> [ACTIVITY]: Please retype, unchanged, each line from the top of the material below through the line where "We use cookies" appears.

====== MATERIAL PROVIDED ======

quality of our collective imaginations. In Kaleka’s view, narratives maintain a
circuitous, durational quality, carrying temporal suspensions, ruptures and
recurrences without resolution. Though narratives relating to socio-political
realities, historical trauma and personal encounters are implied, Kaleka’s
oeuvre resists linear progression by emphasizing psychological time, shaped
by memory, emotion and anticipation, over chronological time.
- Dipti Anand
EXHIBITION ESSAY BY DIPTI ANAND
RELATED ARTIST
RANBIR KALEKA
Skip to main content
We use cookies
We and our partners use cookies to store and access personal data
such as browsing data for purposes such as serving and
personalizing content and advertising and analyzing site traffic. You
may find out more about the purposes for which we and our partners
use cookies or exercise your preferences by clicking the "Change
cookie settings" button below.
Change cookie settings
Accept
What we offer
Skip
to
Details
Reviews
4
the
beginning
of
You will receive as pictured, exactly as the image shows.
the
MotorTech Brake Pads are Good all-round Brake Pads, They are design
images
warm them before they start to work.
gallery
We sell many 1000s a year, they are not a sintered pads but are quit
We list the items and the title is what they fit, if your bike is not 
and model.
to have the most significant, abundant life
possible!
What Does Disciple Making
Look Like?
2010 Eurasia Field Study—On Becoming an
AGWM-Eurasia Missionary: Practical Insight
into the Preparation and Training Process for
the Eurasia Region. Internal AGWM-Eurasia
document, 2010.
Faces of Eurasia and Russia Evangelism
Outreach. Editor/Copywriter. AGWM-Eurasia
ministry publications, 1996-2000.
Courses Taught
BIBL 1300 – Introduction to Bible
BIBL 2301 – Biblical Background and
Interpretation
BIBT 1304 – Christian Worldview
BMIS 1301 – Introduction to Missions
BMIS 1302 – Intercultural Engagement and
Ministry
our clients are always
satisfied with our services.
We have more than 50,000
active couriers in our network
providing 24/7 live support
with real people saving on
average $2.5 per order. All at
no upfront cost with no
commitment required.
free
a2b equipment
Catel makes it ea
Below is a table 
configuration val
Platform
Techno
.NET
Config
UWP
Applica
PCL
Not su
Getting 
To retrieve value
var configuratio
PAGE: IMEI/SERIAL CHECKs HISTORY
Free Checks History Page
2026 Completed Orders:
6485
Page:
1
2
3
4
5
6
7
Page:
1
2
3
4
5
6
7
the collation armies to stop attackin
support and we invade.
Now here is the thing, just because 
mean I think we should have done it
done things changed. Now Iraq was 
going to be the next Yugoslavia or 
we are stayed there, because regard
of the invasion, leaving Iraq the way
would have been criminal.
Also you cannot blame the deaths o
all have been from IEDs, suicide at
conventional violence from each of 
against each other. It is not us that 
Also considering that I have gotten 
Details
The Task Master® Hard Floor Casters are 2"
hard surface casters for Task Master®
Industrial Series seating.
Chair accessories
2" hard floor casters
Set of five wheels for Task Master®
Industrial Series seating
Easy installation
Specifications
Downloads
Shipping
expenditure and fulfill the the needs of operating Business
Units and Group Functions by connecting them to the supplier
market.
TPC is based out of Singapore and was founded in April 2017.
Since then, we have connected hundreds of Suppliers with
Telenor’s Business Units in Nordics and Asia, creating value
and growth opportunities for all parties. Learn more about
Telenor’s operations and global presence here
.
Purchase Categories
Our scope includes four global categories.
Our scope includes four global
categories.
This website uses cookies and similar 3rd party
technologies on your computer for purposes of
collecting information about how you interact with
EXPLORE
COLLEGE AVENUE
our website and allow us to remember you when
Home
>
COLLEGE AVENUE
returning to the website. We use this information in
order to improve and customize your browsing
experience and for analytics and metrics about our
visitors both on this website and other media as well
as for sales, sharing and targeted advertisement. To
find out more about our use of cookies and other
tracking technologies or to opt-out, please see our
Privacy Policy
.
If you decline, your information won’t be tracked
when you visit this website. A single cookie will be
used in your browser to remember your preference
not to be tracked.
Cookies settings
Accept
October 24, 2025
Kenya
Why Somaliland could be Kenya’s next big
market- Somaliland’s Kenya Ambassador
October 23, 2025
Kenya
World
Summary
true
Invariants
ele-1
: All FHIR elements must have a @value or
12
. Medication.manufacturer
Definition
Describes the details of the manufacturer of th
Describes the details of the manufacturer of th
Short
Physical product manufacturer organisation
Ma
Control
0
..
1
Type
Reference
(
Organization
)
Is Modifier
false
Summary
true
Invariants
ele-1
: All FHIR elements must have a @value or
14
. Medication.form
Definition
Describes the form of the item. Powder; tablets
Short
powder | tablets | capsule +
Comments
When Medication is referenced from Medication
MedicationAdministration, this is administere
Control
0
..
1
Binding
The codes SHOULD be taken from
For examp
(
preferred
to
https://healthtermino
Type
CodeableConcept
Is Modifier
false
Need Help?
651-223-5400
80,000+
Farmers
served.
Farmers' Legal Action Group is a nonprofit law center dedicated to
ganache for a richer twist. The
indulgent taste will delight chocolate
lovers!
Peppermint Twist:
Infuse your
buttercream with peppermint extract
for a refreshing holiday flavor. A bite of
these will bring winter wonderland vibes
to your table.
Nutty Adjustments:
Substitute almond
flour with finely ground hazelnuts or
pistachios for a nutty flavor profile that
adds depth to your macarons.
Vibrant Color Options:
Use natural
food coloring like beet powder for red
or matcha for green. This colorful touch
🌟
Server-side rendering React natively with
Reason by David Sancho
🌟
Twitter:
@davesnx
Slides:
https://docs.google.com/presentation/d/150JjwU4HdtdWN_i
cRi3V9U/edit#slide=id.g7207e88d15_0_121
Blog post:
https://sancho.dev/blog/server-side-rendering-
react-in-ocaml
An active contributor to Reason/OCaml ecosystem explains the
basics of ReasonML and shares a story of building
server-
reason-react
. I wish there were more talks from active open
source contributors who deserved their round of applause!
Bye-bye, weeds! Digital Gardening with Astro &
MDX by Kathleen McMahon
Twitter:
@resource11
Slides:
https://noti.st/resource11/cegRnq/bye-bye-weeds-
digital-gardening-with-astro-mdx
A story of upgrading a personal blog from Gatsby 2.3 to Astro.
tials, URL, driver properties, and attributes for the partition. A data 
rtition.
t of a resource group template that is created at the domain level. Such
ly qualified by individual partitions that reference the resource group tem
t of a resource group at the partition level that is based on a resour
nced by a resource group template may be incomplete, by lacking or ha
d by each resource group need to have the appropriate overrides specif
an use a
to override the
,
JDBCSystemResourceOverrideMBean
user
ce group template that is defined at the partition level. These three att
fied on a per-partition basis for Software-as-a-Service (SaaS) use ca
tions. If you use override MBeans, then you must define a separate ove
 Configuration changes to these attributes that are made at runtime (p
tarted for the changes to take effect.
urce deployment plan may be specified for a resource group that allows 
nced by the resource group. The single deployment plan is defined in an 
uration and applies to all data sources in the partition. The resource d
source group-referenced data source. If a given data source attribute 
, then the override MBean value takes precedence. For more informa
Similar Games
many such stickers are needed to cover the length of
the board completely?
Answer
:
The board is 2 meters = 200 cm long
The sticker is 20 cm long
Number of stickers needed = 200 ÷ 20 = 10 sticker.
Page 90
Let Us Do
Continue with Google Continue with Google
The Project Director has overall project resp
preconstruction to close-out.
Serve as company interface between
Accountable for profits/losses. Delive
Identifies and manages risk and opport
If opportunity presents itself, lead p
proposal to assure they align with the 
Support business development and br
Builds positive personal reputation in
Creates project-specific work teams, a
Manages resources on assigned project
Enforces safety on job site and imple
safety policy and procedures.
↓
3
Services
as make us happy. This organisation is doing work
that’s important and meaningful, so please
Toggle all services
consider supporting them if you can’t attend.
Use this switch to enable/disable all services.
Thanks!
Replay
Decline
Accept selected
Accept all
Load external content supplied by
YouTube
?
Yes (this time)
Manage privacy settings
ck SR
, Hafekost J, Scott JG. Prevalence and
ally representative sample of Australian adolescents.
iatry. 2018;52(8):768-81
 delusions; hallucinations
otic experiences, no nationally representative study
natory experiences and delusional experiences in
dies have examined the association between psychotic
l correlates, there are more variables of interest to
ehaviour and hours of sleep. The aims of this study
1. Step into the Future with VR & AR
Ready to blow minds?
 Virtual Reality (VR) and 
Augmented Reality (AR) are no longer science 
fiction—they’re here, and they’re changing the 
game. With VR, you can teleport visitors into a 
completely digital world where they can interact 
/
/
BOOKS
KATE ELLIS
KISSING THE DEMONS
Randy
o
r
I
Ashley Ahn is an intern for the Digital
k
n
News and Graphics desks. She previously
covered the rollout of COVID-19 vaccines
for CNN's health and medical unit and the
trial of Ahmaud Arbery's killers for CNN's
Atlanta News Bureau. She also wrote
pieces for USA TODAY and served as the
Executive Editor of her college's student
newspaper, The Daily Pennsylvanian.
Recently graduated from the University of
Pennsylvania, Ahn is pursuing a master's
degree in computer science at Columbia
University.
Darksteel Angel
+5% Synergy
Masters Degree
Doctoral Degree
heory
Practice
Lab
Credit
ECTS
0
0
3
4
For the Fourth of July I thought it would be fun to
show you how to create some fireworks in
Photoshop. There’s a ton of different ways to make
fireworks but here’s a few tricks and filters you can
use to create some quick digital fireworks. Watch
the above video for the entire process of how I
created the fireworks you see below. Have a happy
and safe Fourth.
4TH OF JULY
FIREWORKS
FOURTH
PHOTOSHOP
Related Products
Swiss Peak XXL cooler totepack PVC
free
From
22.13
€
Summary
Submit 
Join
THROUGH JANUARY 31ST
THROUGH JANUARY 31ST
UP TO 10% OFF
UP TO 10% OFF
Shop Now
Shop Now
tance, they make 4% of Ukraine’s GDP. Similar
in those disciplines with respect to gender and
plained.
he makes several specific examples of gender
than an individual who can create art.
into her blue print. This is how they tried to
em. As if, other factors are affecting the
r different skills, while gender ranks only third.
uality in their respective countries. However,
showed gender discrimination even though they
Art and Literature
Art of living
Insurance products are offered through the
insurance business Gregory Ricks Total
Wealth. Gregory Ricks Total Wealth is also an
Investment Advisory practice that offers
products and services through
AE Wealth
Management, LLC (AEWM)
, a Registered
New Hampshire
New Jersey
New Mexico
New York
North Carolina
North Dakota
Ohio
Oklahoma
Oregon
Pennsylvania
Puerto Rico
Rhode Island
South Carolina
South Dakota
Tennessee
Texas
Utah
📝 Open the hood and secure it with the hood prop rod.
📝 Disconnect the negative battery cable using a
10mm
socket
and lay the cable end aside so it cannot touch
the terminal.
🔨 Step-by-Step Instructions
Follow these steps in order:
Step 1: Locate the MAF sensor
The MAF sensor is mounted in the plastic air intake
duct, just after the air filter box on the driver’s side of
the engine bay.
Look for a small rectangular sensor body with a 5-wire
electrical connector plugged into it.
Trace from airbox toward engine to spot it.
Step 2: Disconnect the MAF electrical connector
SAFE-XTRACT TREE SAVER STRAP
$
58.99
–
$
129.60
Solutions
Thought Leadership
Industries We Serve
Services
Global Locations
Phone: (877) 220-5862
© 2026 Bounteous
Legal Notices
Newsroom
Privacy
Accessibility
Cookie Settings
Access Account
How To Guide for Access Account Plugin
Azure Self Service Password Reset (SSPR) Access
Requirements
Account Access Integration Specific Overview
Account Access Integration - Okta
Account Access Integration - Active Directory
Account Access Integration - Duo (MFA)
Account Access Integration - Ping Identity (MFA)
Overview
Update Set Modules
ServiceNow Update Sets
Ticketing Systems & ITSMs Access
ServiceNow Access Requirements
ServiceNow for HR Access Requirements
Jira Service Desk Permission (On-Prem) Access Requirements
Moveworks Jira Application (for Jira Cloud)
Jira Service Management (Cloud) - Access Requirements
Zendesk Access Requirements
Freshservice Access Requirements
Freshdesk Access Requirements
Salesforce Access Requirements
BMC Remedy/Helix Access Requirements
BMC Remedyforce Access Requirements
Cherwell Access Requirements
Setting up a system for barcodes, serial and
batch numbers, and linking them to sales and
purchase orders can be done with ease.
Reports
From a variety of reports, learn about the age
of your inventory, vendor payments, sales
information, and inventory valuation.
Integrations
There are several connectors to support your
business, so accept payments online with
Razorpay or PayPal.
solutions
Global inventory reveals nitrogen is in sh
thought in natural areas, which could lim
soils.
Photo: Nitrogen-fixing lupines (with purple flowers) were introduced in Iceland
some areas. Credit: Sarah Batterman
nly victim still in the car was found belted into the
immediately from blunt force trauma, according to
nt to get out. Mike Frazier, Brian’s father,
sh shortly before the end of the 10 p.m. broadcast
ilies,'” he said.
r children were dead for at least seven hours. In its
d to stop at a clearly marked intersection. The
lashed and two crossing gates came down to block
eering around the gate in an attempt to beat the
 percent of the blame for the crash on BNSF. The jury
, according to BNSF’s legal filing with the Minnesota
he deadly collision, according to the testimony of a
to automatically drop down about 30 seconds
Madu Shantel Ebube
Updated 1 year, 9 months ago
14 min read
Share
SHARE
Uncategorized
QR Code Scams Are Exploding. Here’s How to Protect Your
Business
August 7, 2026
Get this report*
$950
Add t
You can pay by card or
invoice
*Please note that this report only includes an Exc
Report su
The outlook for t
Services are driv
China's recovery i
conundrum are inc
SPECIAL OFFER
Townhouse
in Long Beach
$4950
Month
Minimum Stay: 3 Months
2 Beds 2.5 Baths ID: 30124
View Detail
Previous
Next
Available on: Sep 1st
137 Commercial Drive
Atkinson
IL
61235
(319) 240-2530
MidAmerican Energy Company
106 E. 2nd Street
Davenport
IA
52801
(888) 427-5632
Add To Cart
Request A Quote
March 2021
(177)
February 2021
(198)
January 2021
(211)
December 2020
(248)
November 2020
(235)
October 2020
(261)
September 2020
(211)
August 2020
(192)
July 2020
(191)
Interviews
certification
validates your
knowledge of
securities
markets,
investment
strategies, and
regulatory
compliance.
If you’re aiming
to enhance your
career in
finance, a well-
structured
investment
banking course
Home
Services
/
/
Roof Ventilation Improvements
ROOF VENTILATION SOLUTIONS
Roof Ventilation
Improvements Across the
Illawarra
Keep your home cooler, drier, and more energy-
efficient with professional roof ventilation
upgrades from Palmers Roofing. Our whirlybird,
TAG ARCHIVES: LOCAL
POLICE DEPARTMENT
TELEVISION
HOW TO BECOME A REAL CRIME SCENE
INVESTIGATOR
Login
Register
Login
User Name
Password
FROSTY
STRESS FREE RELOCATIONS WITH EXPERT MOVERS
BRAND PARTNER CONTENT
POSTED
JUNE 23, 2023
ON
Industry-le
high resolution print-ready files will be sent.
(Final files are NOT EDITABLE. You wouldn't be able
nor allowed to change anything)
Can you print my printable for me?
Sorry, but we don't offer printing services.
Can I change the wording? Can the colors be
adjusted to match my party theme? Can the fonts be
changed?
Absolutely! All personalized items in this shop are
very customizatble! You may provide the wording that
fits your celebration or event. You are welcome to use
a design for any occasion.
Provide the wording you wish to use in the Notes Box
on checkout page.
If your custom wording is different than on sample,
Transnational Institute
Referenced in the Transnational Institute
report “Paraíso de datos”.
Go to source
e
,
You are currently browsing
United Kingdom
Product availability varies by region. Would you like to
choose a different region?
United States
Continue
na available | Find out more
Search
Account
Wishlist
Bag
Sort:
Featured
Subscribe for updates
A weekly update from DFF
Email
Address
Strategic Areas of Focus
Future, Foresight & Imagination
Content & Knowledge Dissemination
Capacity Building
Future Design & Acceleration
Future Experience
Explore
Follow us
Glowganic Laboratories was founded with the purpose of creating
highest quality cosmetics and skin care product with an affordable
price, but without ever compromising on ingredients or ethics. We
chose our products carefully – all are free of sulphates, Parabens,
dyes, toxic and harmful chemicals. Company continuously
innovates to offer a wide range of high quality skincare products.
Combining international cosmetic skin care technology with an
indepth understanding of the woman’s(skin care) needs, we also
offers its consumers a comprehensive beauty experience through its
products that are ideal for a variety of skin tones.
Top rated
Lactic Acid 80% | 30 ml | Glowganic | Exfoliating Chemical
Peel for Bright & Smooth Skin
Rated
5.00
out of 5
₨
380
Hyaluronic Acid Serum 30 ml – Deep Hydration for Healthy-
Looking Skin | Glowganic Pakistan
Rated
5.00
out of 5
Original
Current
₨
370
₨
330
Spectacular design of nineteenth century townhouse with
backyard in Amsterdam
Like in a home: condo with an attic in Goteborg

======

> [THE COMPLETED TASK]:
quality of our collective imaginations. In Kaleka’s view, narratives maintain a
circuitous, durational quality, carrying temporal suspensions, ruptures and
recurrences without resolution. Though narratives relating to socio-political
realities, historical trauma and personal encounters are implied, Kaleka’s
oeuvre resists linear progression by emphasizing psychological time, shaped
by memory, emotion and anticipation, over chronological time.
- Dipti Anand
EXHIBITION ESSAY BY DIPTI ANAND
RELATED ARTIST
RANBIR KALEKA
Skip to main content
We use cookies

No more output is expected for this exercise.